A federal judge recently blocked the law, but Florida is certain to appeal that ruling. Furthermore, if it were to reach the Supreme Court the ruling blocking the law is likely to be gutted if not completely overturned. Despite Chief Justice John Roberts’ public hand-wringing over the integrity of the court, he has been all too willing to gut voting rights. The whole reason Democrats have tried to pass voting rights — only to be derailed by Republicans, and fellow Democrats Sens. Joe Manchin and Kyrsten Sinema — is that the Roberts court effectively neutered the law in 2013, with Shelby County v. Holder.

It is, of course, no coincidence that laws that disenfranchise people with disabilities come after the 2020 presidential election had a historic showing of disability voter power. Nearly all major Democratic presidential candidates released disability policy proposals (though Joe Biden waited until after the primary was effectively over to release his, and his pandemic response has worried many people with disabilities).

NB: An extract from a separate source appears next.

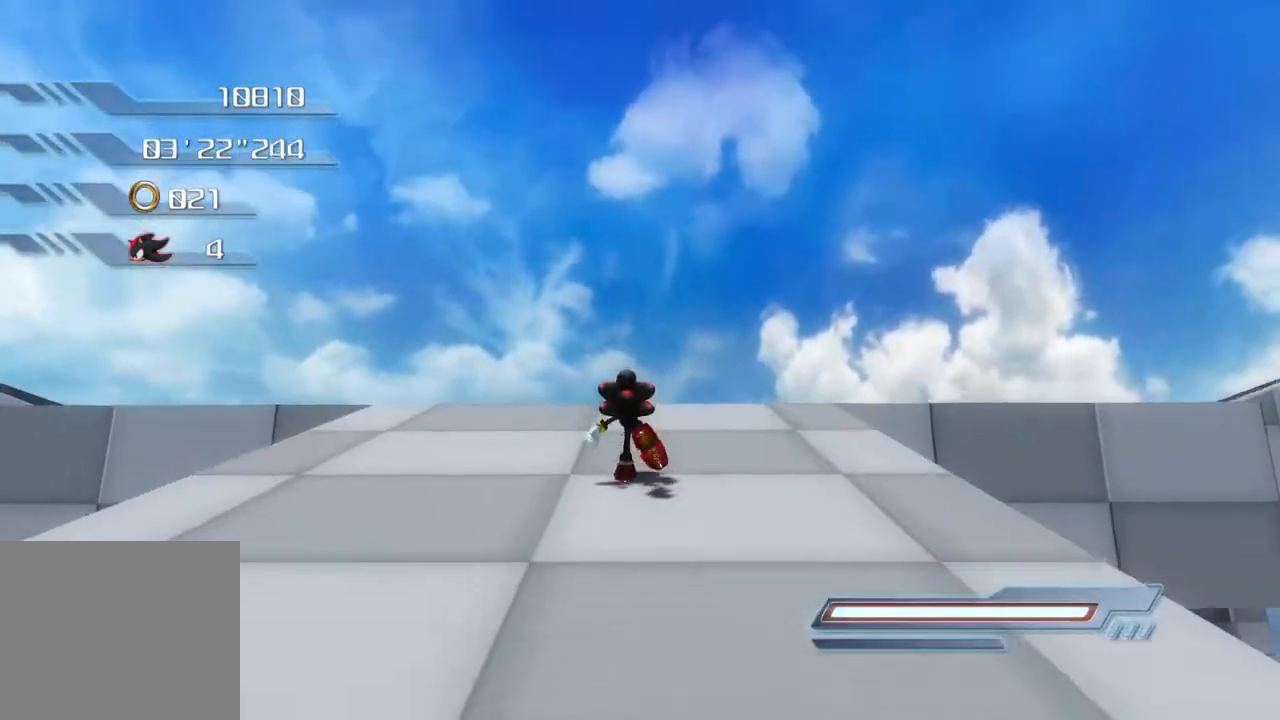
{"buttons": [], "left_stick": "up", "right_stick": "center", "events": [[83, "left_stick", "center"], [217, "left_stick", "up"]]}
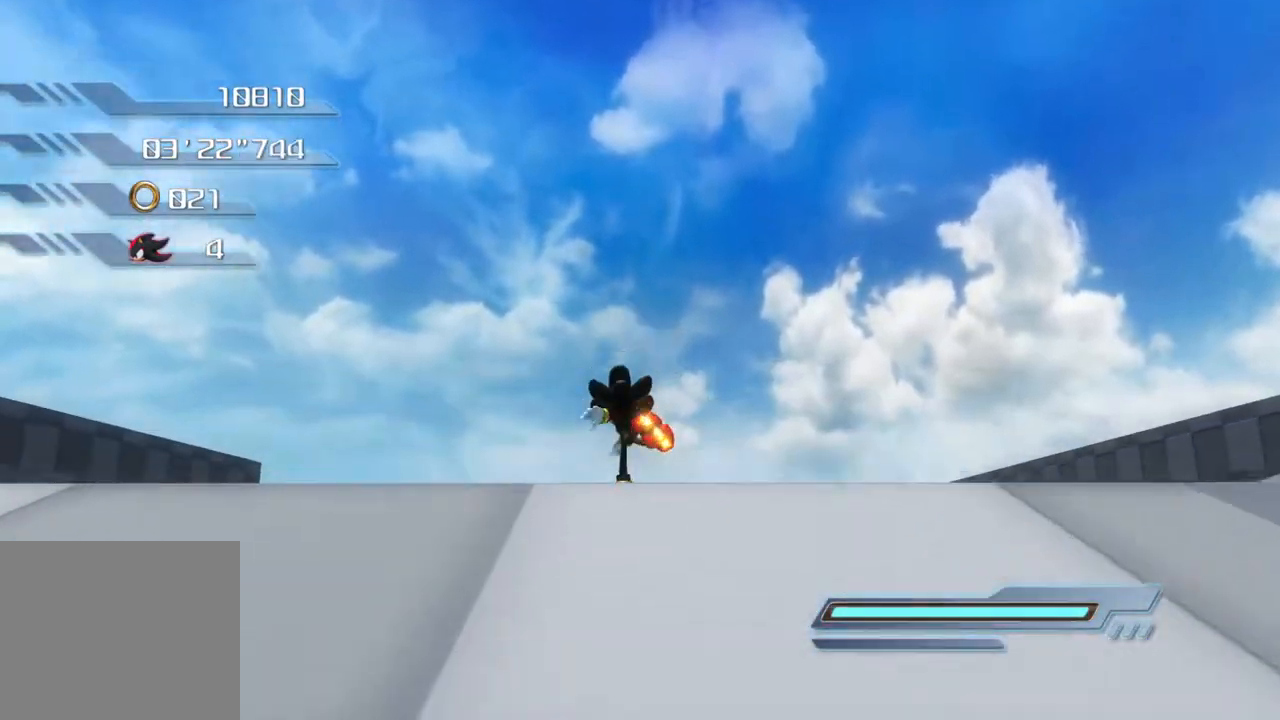
{"buttons": [], "left_stick": "left", "right_stick": "center", "events": [[284, "left_stick", "left"]]}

Donald Trump, of course, did not do so, which is wholly unsurprising given he was perhaps the most ableist president in my lifetime.

Similarly, while the pandemic created significant hurdles that should not be diminished, states making mail-in ballots more accessible lowered the barrier to voting for many, and disability turnout increased by 6 percentage points, to 62 percent. These are historic numbers that show that people with disabilities are a viable voter constituency with legitimate needs. But rather than conservatives finding new ways to cater to them like Bob Dole, the first President Bush and other Republicans of old did, they have chosen to disenfranchise them. In turn, they have proven to be a bigger obstacle to voting than any staircase or nonaccessible polling place ever could be.